* [PAGE EXCERPT]
+++
In High School, a mentor to Shayla would find her curled up under his office desk, bawling excessively and let her be as he knew this was her `safe place.`  The bullies were now bigger, more threatening and had means of social media to menace their victims. The caustic, primitive words of elementary were now replaced with slut, stench, hideous and freak.
Upon going to University, Shayla was thrilled with the new beginnings. She believed life would be different, while her peers more accepting. Finally she would find a sense of companionship with those she would share classes. The first time I received a desperate call from my daughter, I wanted to get into my car and demand the bullies to stop. It was only a handful of girls, yet they were putting a vulnerable, young girl through hell! If, miles away I felt helpless, who knows how much misery Shayla was enduring? Since she was living in a tiny jail-like dorm room at university, it was as if that area became her cell. Only after her death, did I find out the true degree of what occurred that first year. I don`t think those responsible for the tormenting realize the pain they caused her, but the glaring words in her journals reflect a girl masking the pain, by putting up walls and being `mouthy` back to them.  Shortly after Shayla passed away, I acquired her laptop. The poetry and images expose the ugliness of bullying for what it is- a cat and mouse game, in which the mouse is already caught in a mousetrap, while the cat evilly tortures the wounded victim. While all of this caused me a great deal upon my grieving, I also found something that made me realize that try as they might to take away Shayla`s care-free spirit, they had failed miserably! I have numerous video footage of my daughter in her white washed dorm room, singing songs of empowerment! In the many videos, her voice fills the corners of her tiny room. I started to cry when I saw my babygirl as I was overwhelmed with her again in motion. Then my heart burst with pride seeing the tank top she was wearing. When Shayla had come for a visit, she fell in love with my shirt. I gave it to her and it is the one in the videos, my daughter is wearing.  The front of it expresses everything Shayla stood for what she believed: `PEACE, LOVE HOPE. `
The sad irony of the bullying case of Amanda Todd is this beautiful young, girl-who no one noticed before- is now a name spoken across a nation. For in life, her haunting word’s I HAVE NOBODY, I NEED SOMEONE, is contradictory to how now she has the world`s attention…
I offer my heartfelt sympathies to Amanda Todd’s family and friends; no words can convey the unimaginable loss all of you are feeling.
+++
* [DIRECTIONS]
1) Print the passage about Shayla from "In High School, a" up to and including "hideous and freak.".
2) Answer these questions using the passage about Shayla.
(a) Where did a mentor find Shayla in high school?
(b) What did the narrator acquire shortly after Shayla passed away?
(c) What words are printed on the front of the tank top Shayla wears in the videos?
3) Pick up the passage about Shayla after its final sentence and continue it.
The entries come from a source separate from the passage about Shayla.

* [PROVIDED RECORDS]
+++
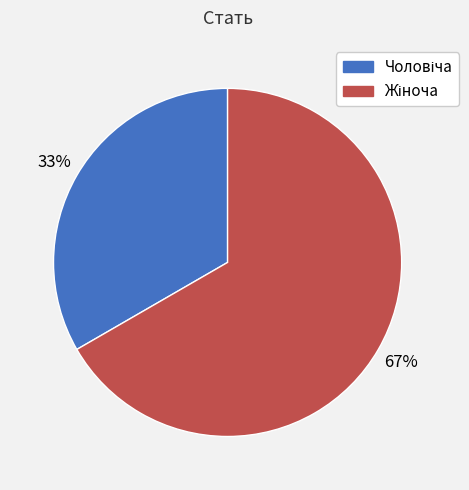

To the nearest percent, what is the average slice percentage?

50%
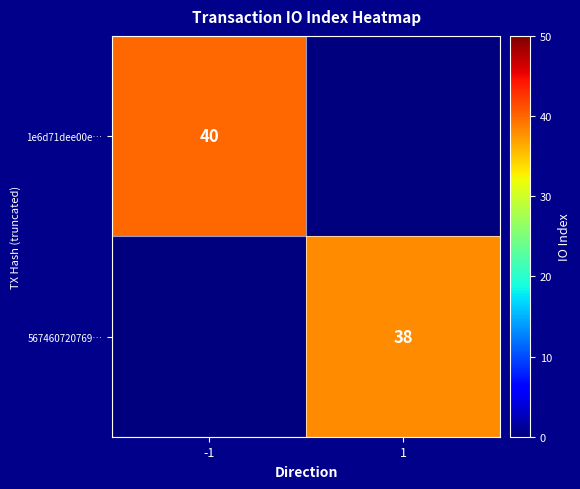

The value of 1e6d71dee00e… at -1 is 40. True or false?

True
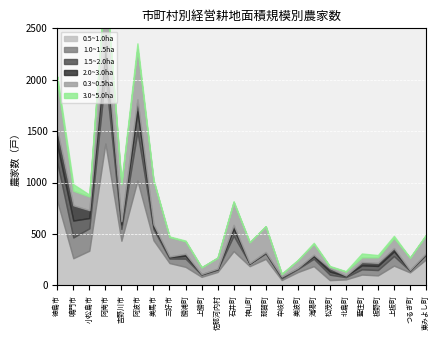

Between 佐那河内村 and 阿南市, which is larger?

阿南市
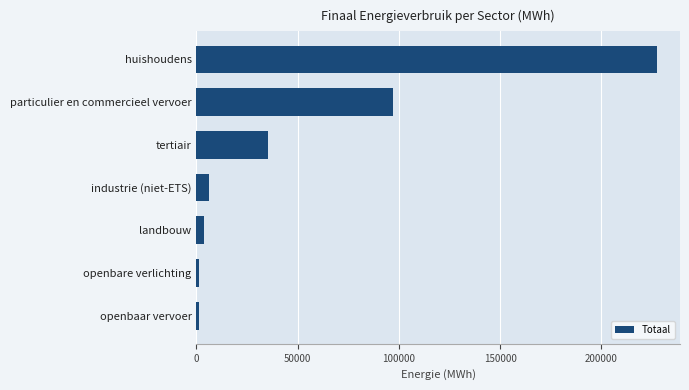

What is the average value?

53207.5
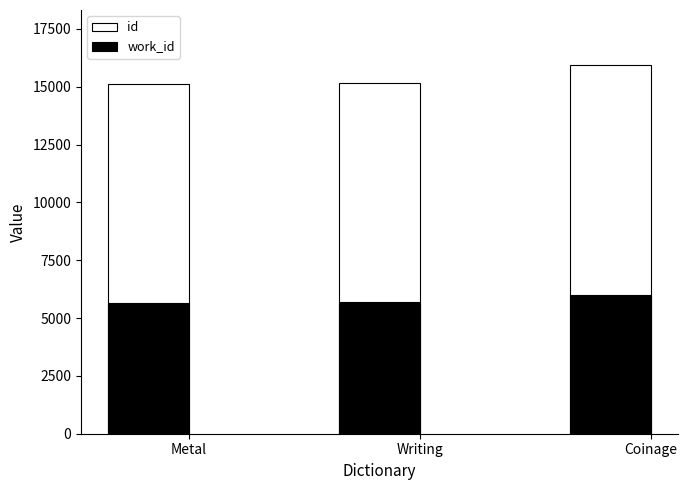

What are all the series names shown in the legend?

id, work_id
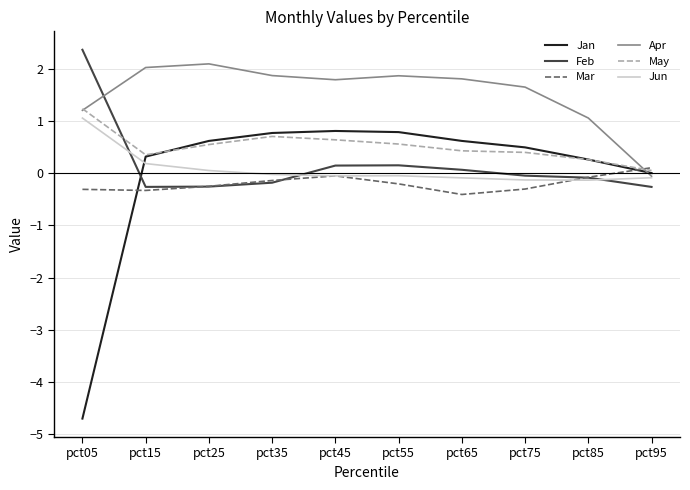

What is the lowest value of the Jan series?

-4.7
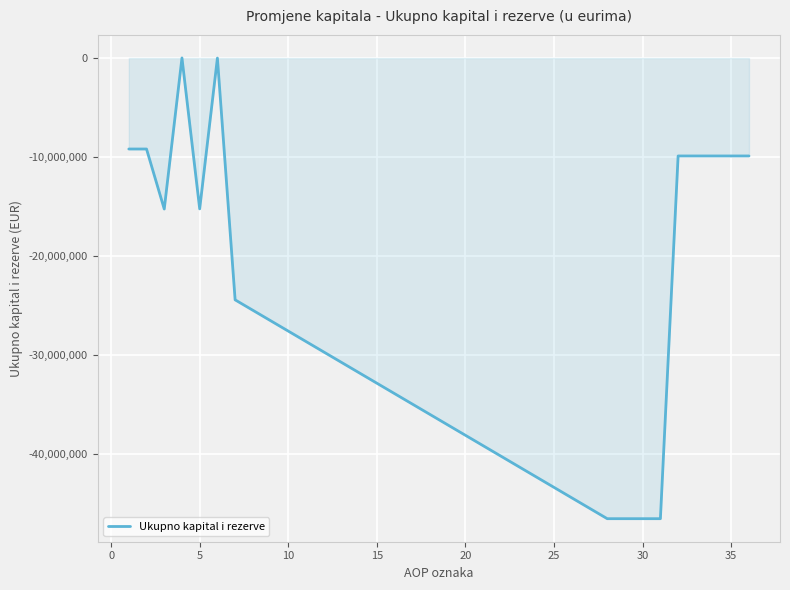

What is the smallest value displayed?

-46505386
+++
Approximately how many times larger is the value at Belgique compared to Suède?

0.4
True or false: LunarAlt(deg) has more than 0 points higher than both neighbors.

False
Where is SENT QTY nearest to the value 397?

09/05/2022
+++
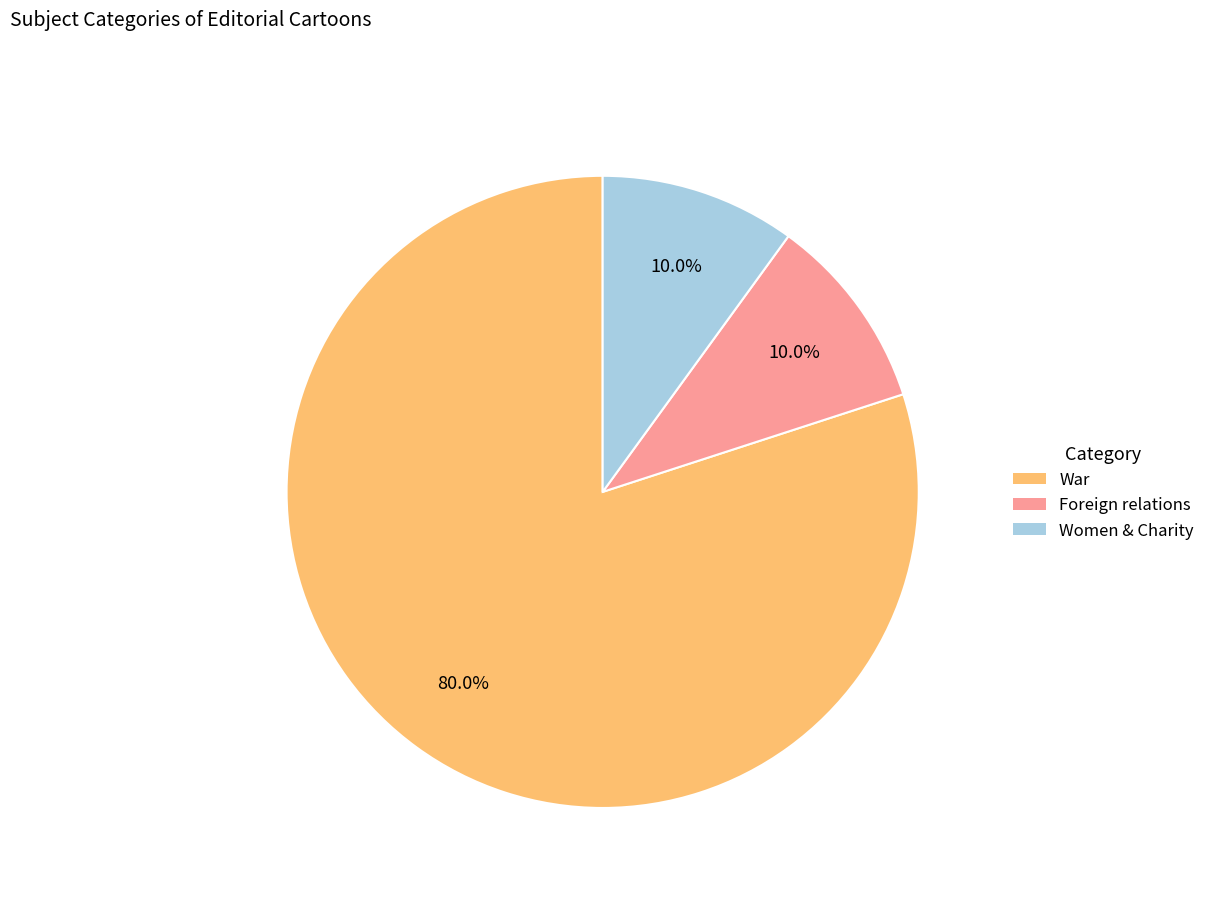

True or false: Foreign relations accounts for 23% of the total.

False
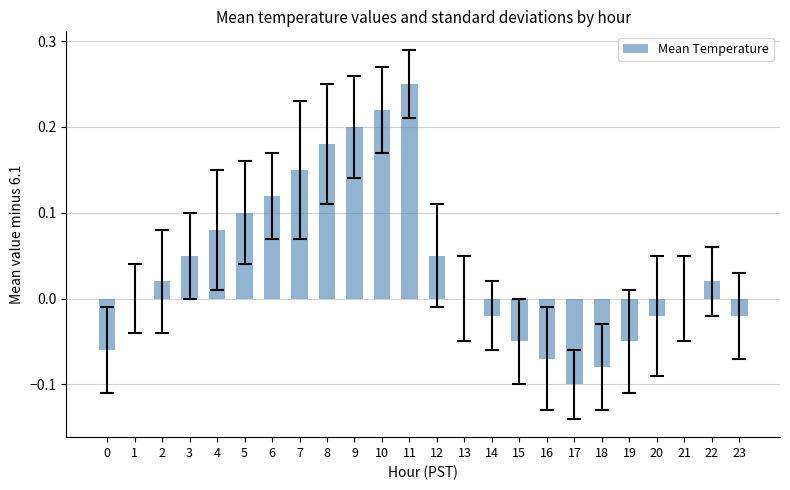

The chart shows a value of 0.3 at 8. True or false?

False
+++
* [RESPONSES IN ORDER]
1)
In High School, a mentor to Shayla would find her curled up under his office desk, bawling excessively and let her be as he knew this was her `safe place.`  The bullies were now bigger, more threatening and had means of social media to menace their victims. The caustic, primitive words of elementary were now replaced with slut, stench, hideous and freak.

2)
(a) Curled up under his office desk.
(b) Her laptop.
(c) "PEACE, LOVE HOPE."

3)
I Dedicate this song to those who FEEL ALONE, in hopes that others REACH OUT to let them know they are Not Alone!
 Dia Frampton - The Broken Ones: https://youtu.be/Zz04teo1j9k
 By T L. Alton

You Must Be the CHANGE You Want to See in this WORLD ~ Gandhi


Friday, October 12, 2012

The Legacy Stone




Today, my intention was to continue blogging about my trip to Maui in February of this year. When I awoke, the sorrowfulness marking this particular day was going to take my words on its own journey of the heart.  
It was ten months ago, a Police Officer stood in my home, delivering the phrase of death that changed my world, “I am sorry to tell you but…”
In this post I will not be dwelling on something that I will never, even as a writer for over twenty –years is able to convey. Therefore, I want to share about the lasting tribute I am working on and is connected to the road where her life was lost.
McKinley Landing, on the outskirts of Kelowna, British Columbia is a winding, often treacherous stretch of road that coils around a reservoir and brings people out to the stunning views of Okanagan Lake. The tight-knit community and picturesque scenery were the reasons for my former husband to buy a home and settle in the area.
Shayla grew up for nine years in the McKinley Landing suburbs as I shared custody of our daughter, after her father and I divorced. From the very first frightening moments of driving along the terrible road, I cursed it under my breath. With it dips, curves, and sheer drops of the road, I never did like to travel on it.
Last year, a happy occasion blessed the family with a new addition to the family. In December, Shayla called me from Kamloops, announcing she was taking a solo trip to see her family. I was apprehensive and tried to convince my daughter to either wait for her father to come pick her up or else take the bus in January. She was determined to make the trek herself and much to my relief, arrived safely at her destination. It was not until December 12 that Shayla, driving out from her father’s on a brilliant sky blue day, would not reach her destination- her sisters in Kelowna.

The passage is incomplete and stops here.